Blizzard Of '88 To Be Recalled At Homestead National Monument Of America
So many children were killed by the blizzard that swept the Plains states on January 12, 1888, that the storm became known as "the Children's Blizzard." Beginning Saturday, you'll be able to learn more about this storm at Homestead National Monument of America in Nebraska.
An Omaha Children's Museum traveling exhibit inspired by the poetry book, "The Blizzard Voices," will be at the national monument Saturday through May 7. It features two interactive kiosks inspired by this book by Ted Kooser, the former U.S. poet laureate and winner of the 2005 Pulitzer Prize in Poetry. Mr. Kooser will read from this book at the Homestead Education Center this coming Sunday at 1 p.m.
"The Blizzard Voices" is based on the horrific blizzard that struck the Great Plains on January 12, 1888, leaving over 230 dead, many of them children.
"We rely on the stories and observations of the past to help us to prepare for future occurrences. This interactive traveling exhibit delves into these stories and the lessons they hold," said Matt Walker, traveling exhibits coordinator.

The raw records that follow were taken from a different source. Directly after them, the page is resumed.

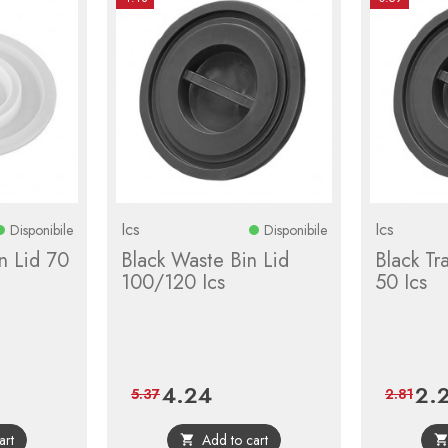
Ics
Ics
Disponibile
Disponibile
n Lid 70
Black Waste Bin Lid
Black Tr
100/120 Ics
50 Ics
4.24
2.
Price
Regular
Price
5.37
2.81
price
art
Add to cart
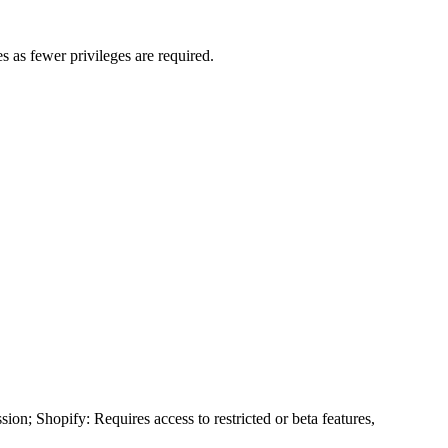
s as fewer privileges are required.
ion; Shopify: Requires access to restricted or beta features,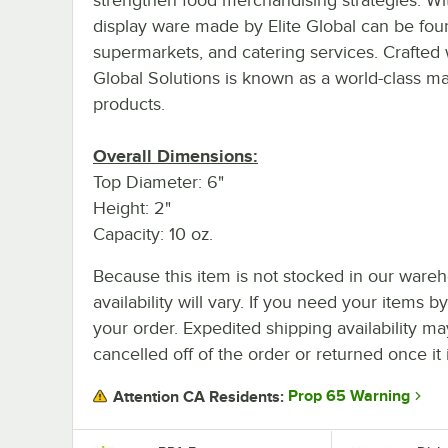
display ware made by Elite Global can be foun
supermarkets, and catering services. Crafted w
Global Solutions is known as a world-class 
products.
Overall Dimensions:
Top Diameter: 6"
Height: 2"
Capacity: 10 oz.
Because this item is not stocked in our wareh
availability will vary. If you need your items b
your order. Expedited shipping availability m
cancelled off of the order or returned once it 
Prop 65 Warning
Attention CA Residents: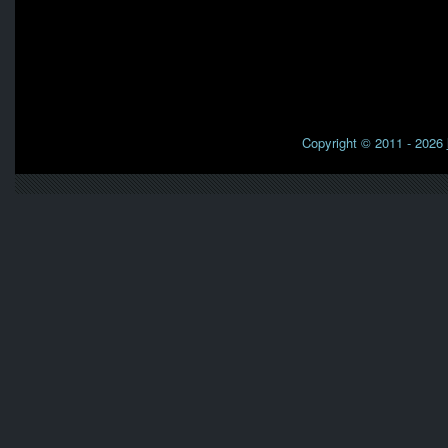
Copyright © 2011 - 2026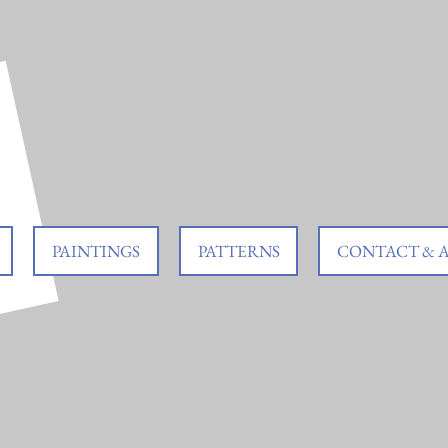
PAINTINGS
PATTERNS
CONTACT & 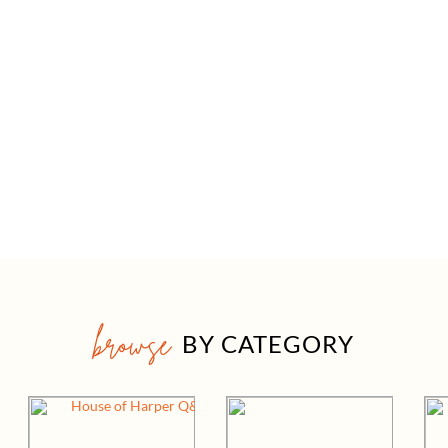
browse
BY CATEGORY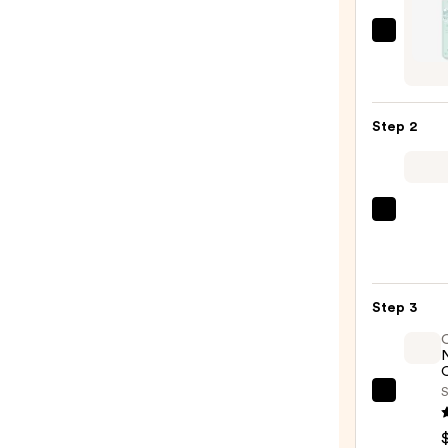
Dryba
Deto
Dry
Sham
Step 2
Origi
Scent
Jumb
Size
Olivia
—
Gard
$44.
Cera
+
Step 3
Ion
Ther
Hairb
O
—
S
OLAP
$29.9
No.7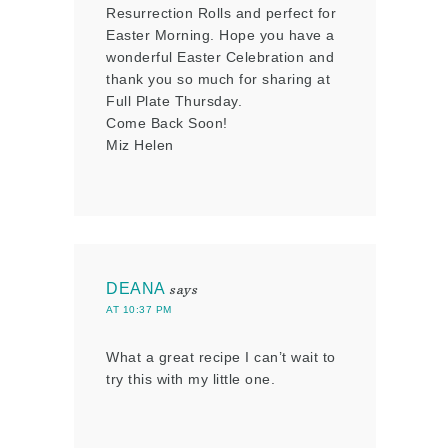
Resurrection Rolls and perfect for
Easter Morning. Hope you have a
wonderful Easter Celebration and
thank you so much for sharing at
Full Plate Thursday.
Come Back Soon!
Miz Helen
DEANA
says
AT 10:37 PM
What a great recipe I can’t wait to
try this with my little one.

The History Kiosk features an interactive clock that reveals the events of the blizzard day. As students turn the second-hand of the clock, a circle window rotates around revealing a description of what took place at approximately each hour of the day. As the clock rotates, a thermometer drops in temperature. This interactive stresses how quickly the storm swept through the region and how fast the temperature changed.
To the right of the clock, two cords of rope hang from the kiosk wall. Students can extend both ropes to their full length. The first rope measures the distance people standing 6 feet from one another in the storm could no longer hear each other due to the loud volume of winds blowing. The second rope shows how people could only see 2 feet in front of them as the thick snow came down from the sky.
The other side of the History Kiosk explains how people throughout history have used folklore as a means to predict weather and how these observations are still relevant today.
The Art Kiosk will illustrate the devastation of a blizzard storm in terms of its beauty by investigating the art of the snowflake. Students will have opportunities to express themselves artistically and poetically in conjunction with the art of quilting on the other side of the Art Kiosk.
The exhibit opens Saturday with special activities from 1 p.m. to 3 p.m. for children. Rose Fetty, a former first grade teacher, will read "The Schoolchildren's Blizzard" by Marty Rhodes Figley. This fast-paced, high interest tale set in Nebraska is based on the true story of Minnie Freeman, a teacher who led her students to safety through the deadly blizzard. A mural of Minnie Freeman's heroics hangs in the Capital Building in Lincoln, Nebraska.